Birch trees are highly desirable landscape trees because of their beautiful bark and graceful foliage. Unfortunately, they aren’t known for their long lifespan. You can improve their chances by pruning birch trees properly, and taking advantage of the best time to prune birch trees.

Reasons for Cutting Back Birch Trees

There are several reasons for cutting back birch trees:

  • Remove dead, diseased and injured branches for the health of the tree.
  • Branches that rub together offer entry points for insects and disease, so remove one of them.
  • Branches that grow nearly straight up have weak attachments to the trunk. Take them down while they are small to prevent them from breaking off later on.
  • Remove a branch that is too close to another branch. This is best done when the tree is young.
  • Remove branches that are too close to the ground to make landscaping easier and allow comfortable use of the shade.
  • You can remove any branch that detracts from the overall appearance of the tree.

When to Prune Birch Trees


Most landscapers prune trees just before they break dormancy in late winter or early spring, but this timing doesn’t work for birch trees. They bleed a heavy flow of sap if pruned when awakening from their winter rest, so the best time to prune birch trees is late summer or early autumn.

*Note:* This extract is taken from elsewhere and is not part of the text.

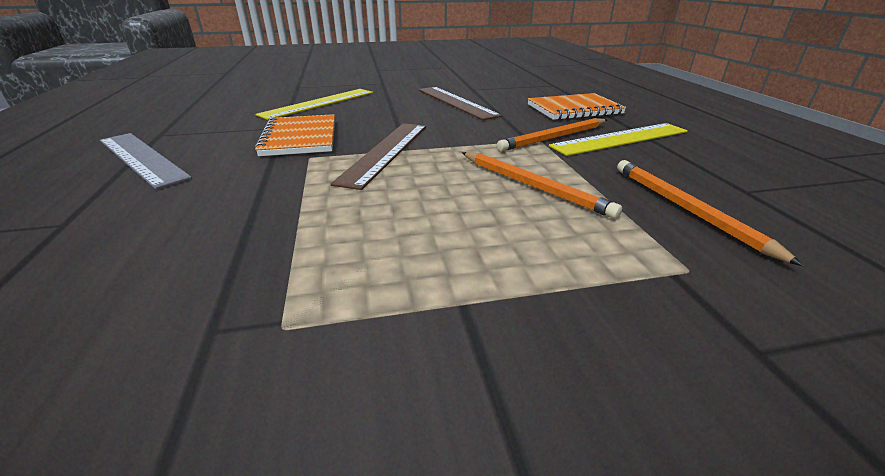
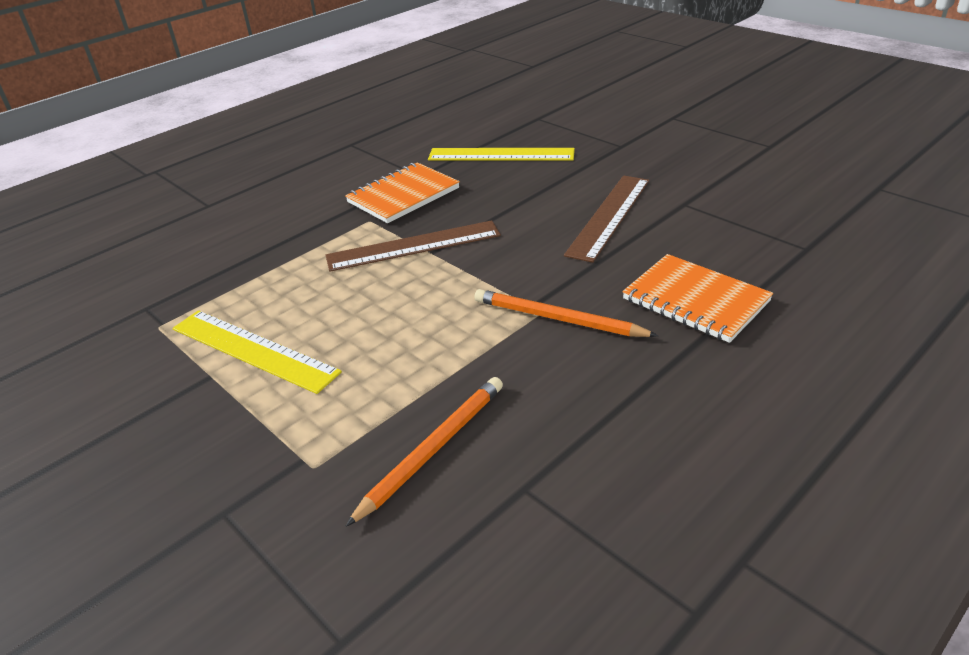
camera: 60 degrees right, 5 degrees up
grey ruler [100,133,192,189] -> none
orange pencil [462,152,622,219] -> none
yellow ruler [549,123,688,156] -> yellow ruler moved to [172,310,342,394]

When you prune at the proper time, you not only avoid sap flows, but you also avoid the egg laying season for most insects that infest pruning wounds. These insects cause unsightly damage, and they can spread serious diseases. Birch tree borers are tree killers, and you should reduce the risk of attack by cutting after their early summer flying season whenever possible.

How to Prune a Birch Tree

There are several steps in pruning a birch tree. Take care of the easy stuff first by removing side shoots and suckers as necessary. Next, decide which branches to remove. Be as conservative as possible. Removing more than twenty-five percent of the canopy of a tree at one time weakens it and may be fatal. Never top a tree.

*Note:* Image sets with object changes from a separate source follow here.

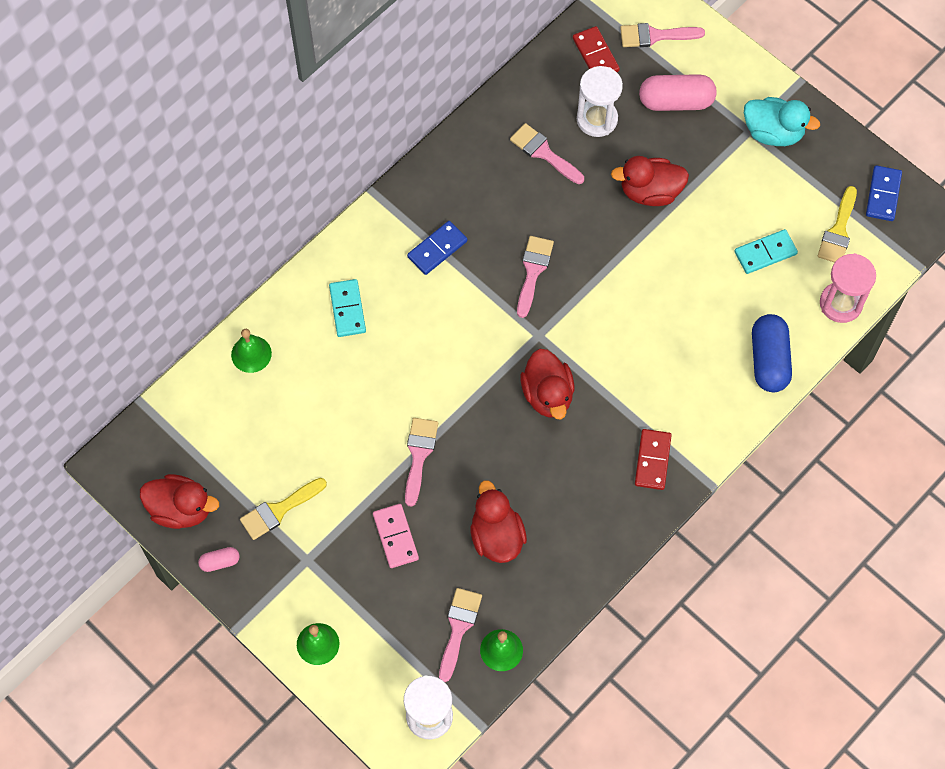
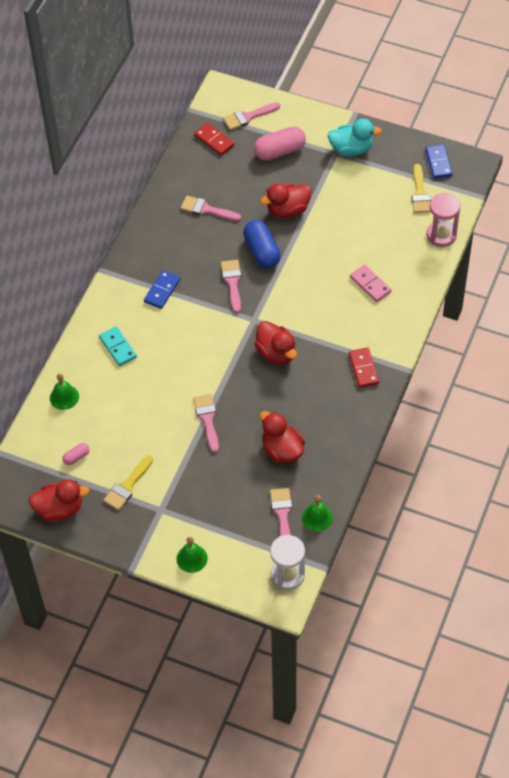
camera: 20 degrees left, 10 degrees down
pink capsule [198,547,240,572] -> pink capsule moved to [63,443,89,465]
pink domino [373,504,419,568] -> pink domino moved to [350,265,392,302]
white hourglass [577,66,623,137] -> none
turquoise domino [734,229,798,274] -> none
blue capsule [752,314,792,392] -> blue capsule moved to [243,220,281,268]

Remove branches less than two inches in diameter as close as possible to the collar, or thickened area where the branch attaches to the trunk. Use one quick cut with long-handled pruners to remove the branch, and then clean the pruning tool with a ten percent bleach solution or a household disinfectant before moving to another branch.

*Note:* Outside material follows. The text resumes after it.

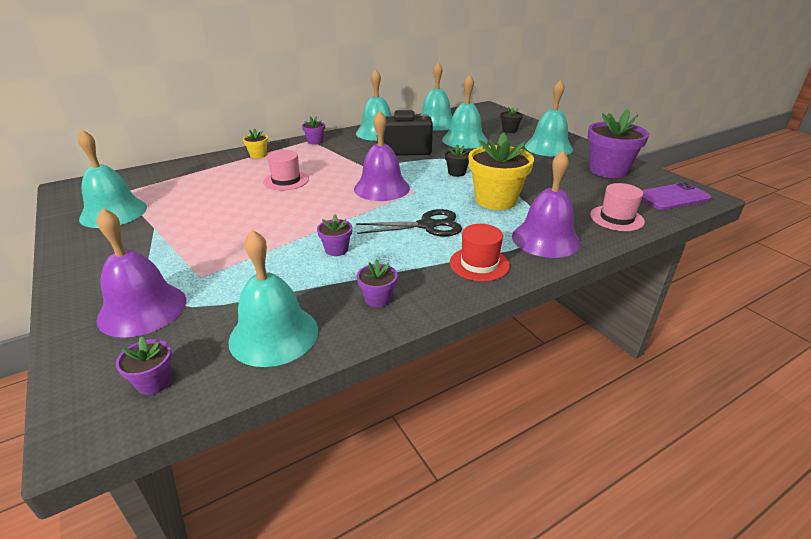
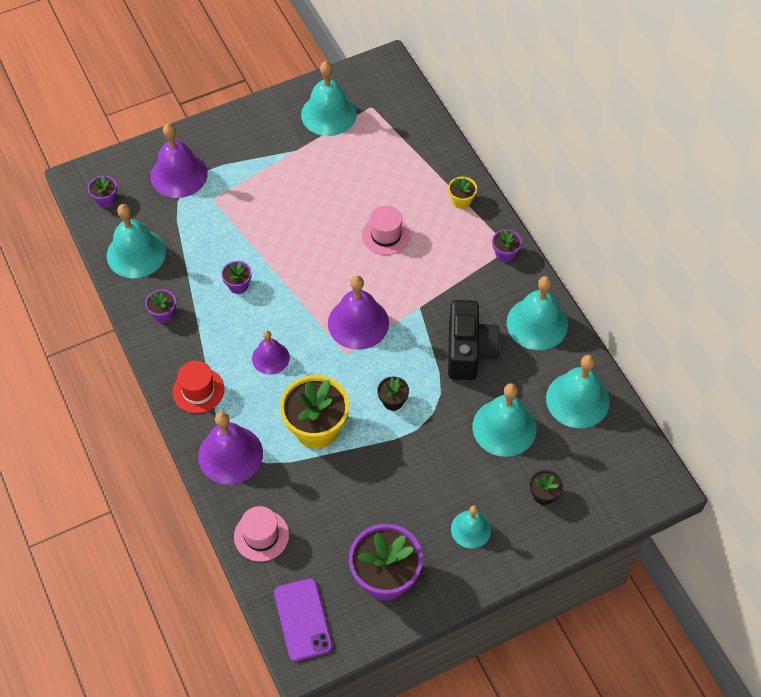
camera: 95 degrees right, 25 degrees up
black scissors [356,209,462,237] -> purple bell [252,331,290,375]
turquoise bell [525,80,573,157] -> turquoise bell [451,505,491,548], size x0.61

Larger branches are taken down with three cuts. Here’s the procedure:

  • The Undercut – From the trunk of the tree, measure 18 inches out along the branch. At the 18-inch mark, make a cut one-third to one-half of the way through the branch beginning at the underside and working in an upward direction. This cut prevents the falling branch from stripping bark and wood from the tree as it falls.
  • The Main Cut – Measure an inch or two out from the undercut and cut the branch from the top downward. Cut all the way through as smoothly as possible.
  • Tidying Up – The 18- to 20-inch stub that remains is an unnecessary eyesore, and can cause disease if it dies back. It will not regrow, so cut it off flush with the collar.